Home / NEWS / World News / Dow futures rise more than 100 points after Wall Street begins week with modest losses

Dow futures rise more than 100 points after Wall Street begins week with modest losses

Pedestrians on past the Nasdaq in New York on Sept. 3, 2020.

Xinhua News Agency | Getty Images

Futures contracts tied to the critical U.S. stock indexes held steady in the overnight session Monday evening after Wall Street kicked off the week with unpresuming losses.

Dow futures added 17 points, while contracts tied to the S&P 500 traded around the flatline. Nasdaq 100 tomorrows were also little changed.

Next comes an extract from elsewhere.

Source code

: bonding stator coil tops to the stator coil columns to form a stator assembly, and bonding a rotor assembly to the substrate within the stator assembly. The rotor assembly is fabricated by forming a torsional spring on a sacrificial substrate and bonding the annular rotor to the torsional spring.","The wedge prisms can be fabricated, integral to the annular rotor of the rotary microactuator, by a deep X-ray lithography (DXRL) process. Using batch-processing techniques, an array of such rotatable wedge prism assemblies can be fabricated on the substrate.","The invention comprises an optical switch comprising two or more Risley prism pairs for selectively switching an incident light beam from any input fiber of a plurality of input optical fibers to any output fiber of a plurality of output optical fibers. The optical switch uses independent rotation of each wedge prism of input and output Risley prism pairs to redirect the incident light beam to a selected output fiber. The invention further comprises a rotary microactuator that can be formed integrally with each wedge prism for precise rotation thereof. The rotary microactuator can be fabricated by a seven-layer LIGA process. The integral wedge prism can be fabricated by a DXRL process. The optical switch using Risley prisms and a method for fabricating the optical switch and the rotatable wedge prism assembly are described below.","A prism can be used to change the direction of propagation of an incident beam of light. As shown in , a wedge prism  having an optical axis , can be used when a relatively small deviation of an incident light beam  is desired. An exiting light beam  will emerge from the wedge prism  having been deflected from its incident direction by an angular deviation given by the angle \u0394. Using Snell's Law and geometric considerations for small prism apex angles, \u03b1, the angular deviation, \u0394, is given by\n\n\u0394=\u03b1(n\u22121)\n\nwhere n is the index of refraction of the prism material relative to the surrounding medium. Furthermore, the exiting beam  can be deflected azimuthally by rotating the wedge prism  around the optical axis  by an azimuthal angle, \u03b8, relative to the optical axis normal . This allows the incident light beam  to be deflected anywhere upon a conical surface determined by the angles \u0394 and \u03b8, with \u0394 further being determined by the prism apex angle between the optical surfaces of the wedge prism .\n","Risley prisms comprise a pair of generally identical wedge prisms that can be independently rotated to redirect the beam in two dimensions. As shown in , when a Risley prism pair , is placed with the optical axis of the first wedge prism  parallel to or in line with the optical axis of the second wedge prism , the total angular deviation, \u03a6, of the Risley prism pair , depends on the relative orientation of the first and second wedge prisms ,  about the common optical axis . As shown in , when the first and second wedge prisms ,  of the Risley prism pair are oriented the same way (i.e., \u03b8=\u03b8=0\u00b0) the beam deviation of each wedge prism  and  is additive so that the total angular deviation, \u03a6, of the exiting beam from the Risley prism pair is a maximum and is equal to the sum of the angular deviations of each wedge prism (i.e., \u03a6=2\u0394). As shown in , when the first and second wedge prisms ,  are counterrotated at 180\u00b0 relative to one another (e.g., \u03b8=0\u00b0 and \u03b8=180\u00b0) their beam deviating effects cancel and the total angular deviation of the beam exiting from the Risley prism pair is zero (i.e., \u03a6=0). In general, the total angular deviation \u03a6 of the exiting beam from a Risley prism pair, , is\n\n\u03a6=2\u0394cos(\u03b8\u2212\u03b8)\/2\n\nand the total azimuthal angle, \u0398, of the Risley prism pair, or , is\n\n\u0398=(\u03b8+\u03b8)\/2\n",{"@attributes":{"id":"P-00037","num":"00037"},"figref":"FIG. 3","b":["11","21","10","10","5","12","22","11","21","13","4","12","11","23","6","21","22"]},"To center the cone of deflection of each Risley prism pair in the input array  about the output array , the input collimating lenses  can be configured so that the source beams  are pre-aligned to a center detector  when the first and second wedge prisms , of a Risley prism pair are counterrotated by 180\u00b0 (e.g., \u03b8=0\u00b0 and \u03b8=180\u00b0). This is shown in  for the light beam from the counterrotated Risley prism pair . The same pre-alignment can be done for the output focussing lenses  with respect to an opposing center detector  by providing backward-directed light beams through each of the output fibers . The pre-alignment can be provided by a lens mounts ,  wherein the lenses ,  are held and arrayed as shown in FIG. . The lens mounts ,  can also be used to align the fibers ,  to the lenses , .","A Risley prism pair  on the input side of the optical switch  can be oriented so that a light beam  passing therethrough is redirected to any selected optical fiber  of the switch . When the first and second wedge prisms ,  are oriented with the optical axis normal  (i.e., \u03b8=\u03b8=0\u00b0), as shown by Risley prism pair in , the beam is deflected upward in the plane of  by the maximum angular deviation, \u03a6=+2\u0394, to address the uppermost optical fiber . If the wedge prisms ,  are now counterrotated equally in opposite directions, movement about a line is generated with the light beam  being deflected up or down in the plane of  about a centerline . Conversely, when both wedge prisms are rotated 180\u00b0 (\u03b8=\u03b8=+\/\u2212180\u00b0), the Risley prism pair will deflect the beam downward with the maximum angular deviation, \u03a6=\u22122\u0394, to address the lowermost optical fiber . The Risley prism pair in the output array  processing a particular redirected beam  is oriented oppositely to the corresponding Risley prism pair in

The moves in the overnight session came after lingering weakness in technology amasses led the major indexes lower on Monday.

The Dow Jones Industrial Average dipped 54.34 points, or 0.2%, to 34,327.79. The S&P 500 irrecoverable 0.3% to 4,163.29 as the tech sector pulled back 0.7%. The Nasdaq Composite fell 0.4% to 13,379.05.

Big Tech carries fell to start the week, with Apple and Netflix each down 0.9%. Microsoft shed 1.2%, while Tesla ousted more than 2% as famed investor Michael Burry revealed a big short position on the electric carmaker.

Communication repairs stock Discovery bucked that trend after AT&T announced Monday that it would merge WarnerMedia, which comprehends HBO, with Discovery. Discovery’s Class B stock jumped nearly 14%, while AT&T ended the day slightly lower after a mark oning a record high earlier in the session.

Growth-heavy stocks have remained under pressure in recent sessions as investors worry over whether a pop in inflation will entrench or blow over as the Federal Reserve expects. Inflation above the Fed’s 2% objective for a sustained period could prompt the central bank to tighten monetary policy and dampen stocks that outperform the make available when interest rates are low.

“Surging inflation data intensified the rift between secular growth stocks, which depend on lower-for-longer concern rates, and value-based investments, which need a steepening yield curve,” wrote Lisa Shalett, chief investment manager at Morgan Stanley Wealth Management.

“Although markets anticipated a step change in the data due to economic reopening, the significance of the surprises has been outsized, driving equity volatility up and market indexes down from all-time highs,” she combined. “Supply/demand imbalances in commodities, manufactured goods and even labor explain much of the jump in inflation, approval the argument that trend is transitory.”

Investors blamed that angst for the S&P 500’s dismal performance last week, which saw the dirty market index fall 4% through midweek amid heightened inflation fears. The broad equity benchmark in the course of time rebounded and ended the week down 1.4%.

The tech-heavy Nasdaq Composite, particularly sensitive to inflation fears, dropped 2.3% keep on week. The blue-chip Dow fell 1.1% in that period. All three benchmarks posted their worst week since February 26.

The Fed’s smalls from its last meeting, which will be released Wednesday, could offer some clues on policymakers’ reasoning on inflation.

Elsewhere, the first-quarter earnings season is wrapping up with more than 90% of the S&P 500 companies cause reported their results. So far, 86% of S&P 500 companies have reported a positive EPS surprise, which would scratch the highest percentage of positive earnings surprises since 2008 when FactSet began tracking this metric.

Walmart, On Depot and Macy’s will deliver earnings on Tuesday.